▶ **WORK REQUIRED**
Find the line with "Panel C. Fund" in the records below. Copy it and every line after it, up to and including the line with "Panel F. Farmers’".

▶ **LISTED ENTRIES**
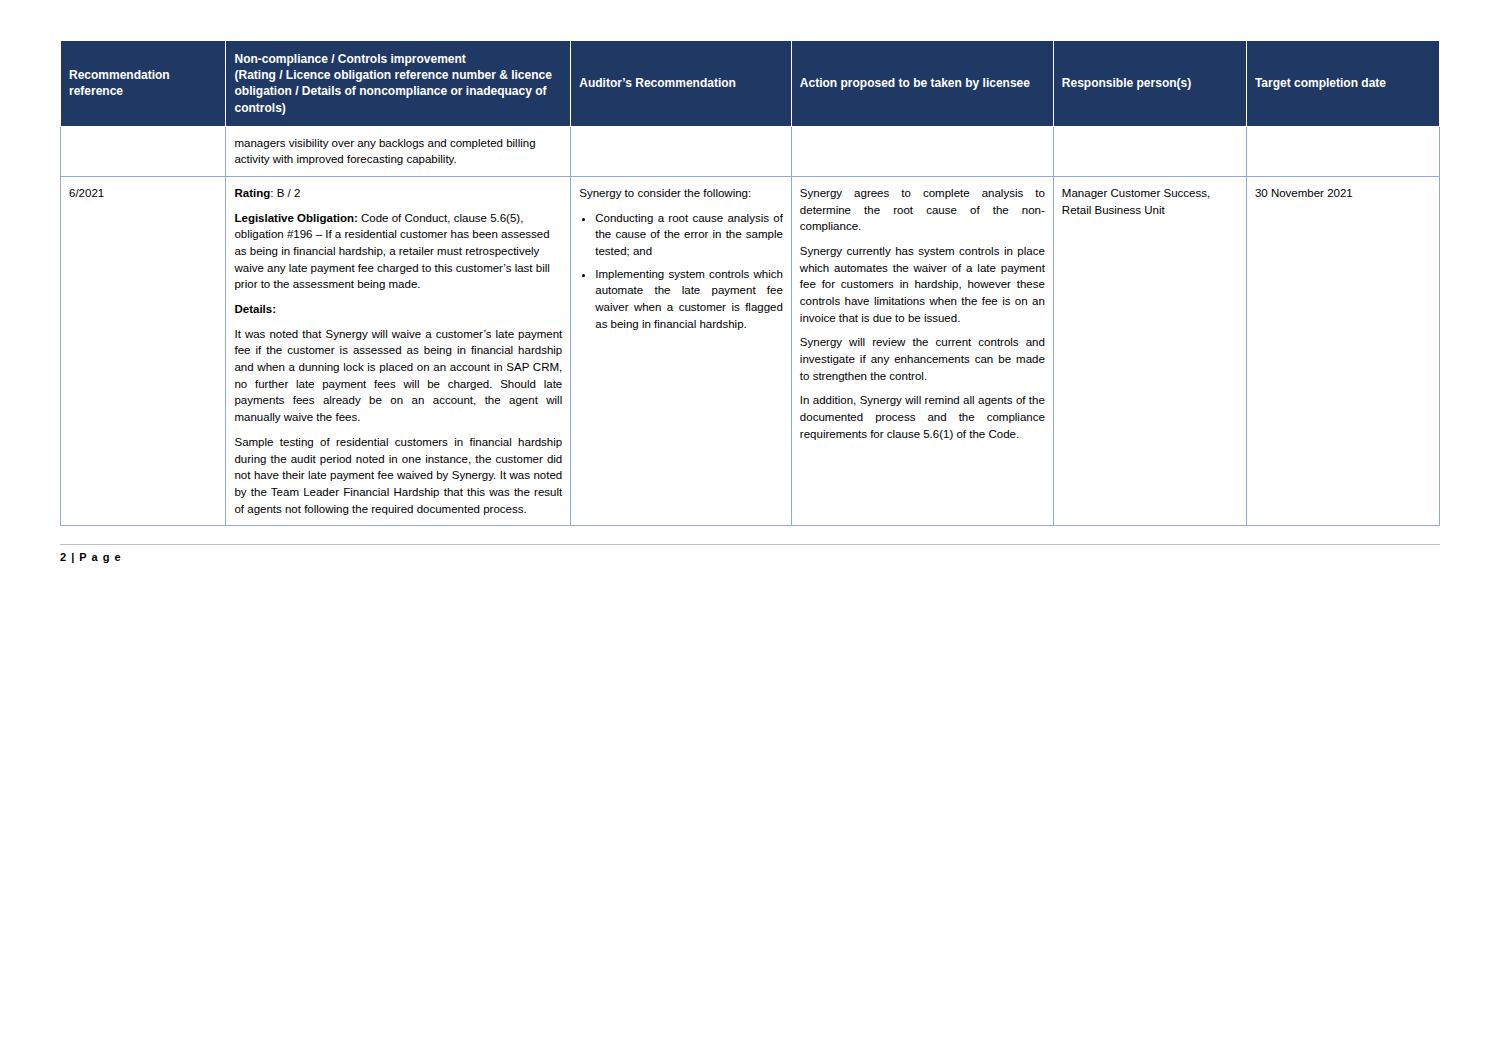| Recommendation reference | Non-compliance / Controls improvement (Rating / Licence obligation reference number & licence obligation / Details of noncompliance or inadequacy of controls) | Auditor’s Recommendation | Action proposed to be taken by licensee | Responsible person(s) | Target completion date |
| --- | --- | --- | --- | --- | --- |
| | managers visibility over any backlogs and completed billing activity with improved forecasting capability. | | | | |
| 6/2021 | Rating : B / 2 Legislative Obligation: Code of Conduct, clause 5.6(5), obligation #196 – If a residential customer has been assessed as being in financial hardship, a retailer must retrospectively waive any late payment fee charged to this customer’s last bill prior to the assessment being made. Details: It was noted that Synergy will waive a customer’s late payment fee if the customer is assessed as being in financial hardship and when a dunning lock is placed on an account in SAP CRM, no further late payment fees will be charged. Should late payments fees already be on an account, the agent will manually waive the fees. Sample testing of residential customers in financial hardship during the audit period noted in one instance, the customer did not have their late payment fee waived by Synergy. It was noted by the Team Leader Financial Hardship that this was the result of agents not following the required documented process. | Synergy to consider the following: Conducting a root cause analysis of the cause of the error in the sample tested; and Implementing system controls which automate the late payment fee waiver when a customer is flagged as being in financial hardship. | Synergy agrees to complete analysis to determine the root cause of the non-compliance. Synergy currently has system controls in place which automates the waiver of a late payment fee for customers in hardship, however these controls have limitations when the fee is on an invoice that is due to be issued. Synergy will review the current controls and investigate if any enhancements can be made to strengthen the control. In addition, Synergy will remind all agents of the documented process and the compliance requirements for clause 5.6(1) of the Code. | Manager Customer Success, Retail Business Unit | 30 November 2021 |
2 | P a g e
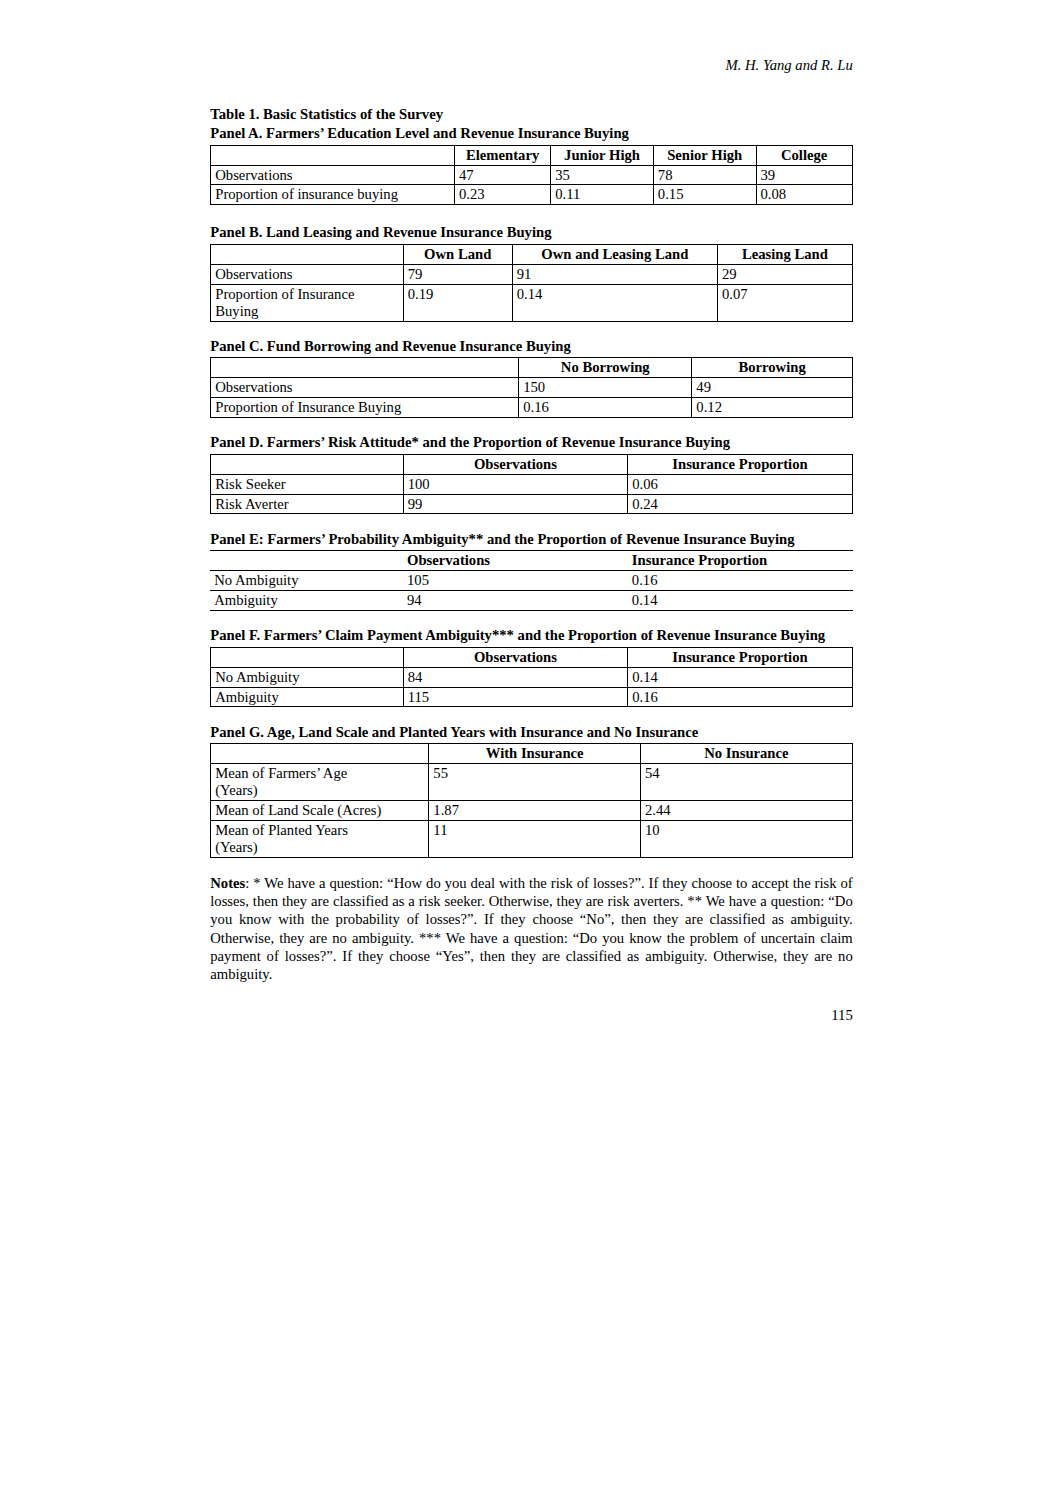M. H. Yang and R. Lu
Table 1. Basic Statistics of the Survey
Panel A. Farmers’ Education Level and Revenue Insurance Buying
| | Elementary | Junior High | Senior High | College |
| --- | --- | --- | --- | --- |
| Observations | 47 | 35 | 78 | 39 |
| Proportion of insurance buying | 0.23 | 0.11 | 0.15 | 0.08 |
Panel B. Land Leasing and Revenue Insurance Buying
| | Own Land | Own and Leasing Land | Leasing Land |
| --- | --- | --- | --- |
| Observations | 79 | 91 | 29 |
| Proportion of Insurance Buying | 0.19 | 0.14 | 0.07 |
Panel C. Fund Borrowing and Revenue Insurance Buying
| | No Borrowing | Borrowing |
| --- | --- | --- |
| Observations | 150 | 49 |
| Proportion of Insurance Buying | 0.16 | 0.12 |
Panel D. Farmers’ Risk Attitude* and the Proportion of Revenue Insurance Buying
| | Observations | Insurance Proportion |
| --- | --- | --- |
| Risk Seeker | 100 | 0.06 |
| Risk Averter | 99 | 0.24 |
Panel E: Farmers’ Probability Ambiguity** and the Proportion of Revenue Insurance Buying
| | Observations | Insurance Proportion |
| --- | --- | --- |
| No Ambiguity | 105 | 0.16 |
| Ambiguity | 94 | 0.14 |
Panel F. Farmers’ Claim Payment Ambiguity*** and the Proportion of Revenue Insurance Buying
| | Observations | Insurance Proportion |
| --- | --- | --- |
| No Ambiguity | 84 | 0.14 |
| Ambiguity | 115 | 0.16 |
Panel G. Age, Land Scale and Planted Years with Insurance and No Insurance
| | With Insurance | No Insurance |
| --- | --- | --- |
| Mean of Farmers’ Age (Years) | 55 | 54 |
| Mean of Land Scale (Acres) | 1.87 | 2.44 |
| Mean of Planted Years (Years) | 11 | 10 |
Notes: * We have a question: “How do you deal with the risk of losses?”. If they choose to accept the risk of losses, then they are classified as a risk seeker. Otherwise, they are risk averters. ** We have a question: “Do you know with the probability of losses?”. If they choose “No”, then they are classified as ambiguity. Otherwise, they are no ambiguity. *** We have a question: “Do you know the problem of uncertain claim payment of losses?”. If they choose “Yes”, then they are classified as ambiguity. Otherwise, they are no ambiguity.
115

▶ **SOLVED EXERCISE**
Panel C. Fund Borrowing and Revenue Insurance Buying
| | No Borrowing | Borrowing |
| --- | --- | --- |
| Observations | 150 | 49 |
| Proportion of Insurance Buying | 0.16 | 0.12 |
Panel D. Farmers’ Risk Attitude* and the Proportion of Revenue Insurance Buying
| | Observations | Insurance Proportion |
| --- | --- | --- |
| Risk Seeker | 100 | 0.06 |
| Risk Averter | 99 | 0.24 |
Panel E: Farmers’ Probability Ambiguity** and the Proportion of Revenue Insurance Buying
| | Observations | Insurance Proportion |
| --- | --- | --- |
| No Ambiguity | 105 | 0.16 |
| Ambiguity | 94 | 0.14 |
Panel F. Farmers’ Claim Payment Ambiguity*** and the Proportion of Revenue Insurance Buying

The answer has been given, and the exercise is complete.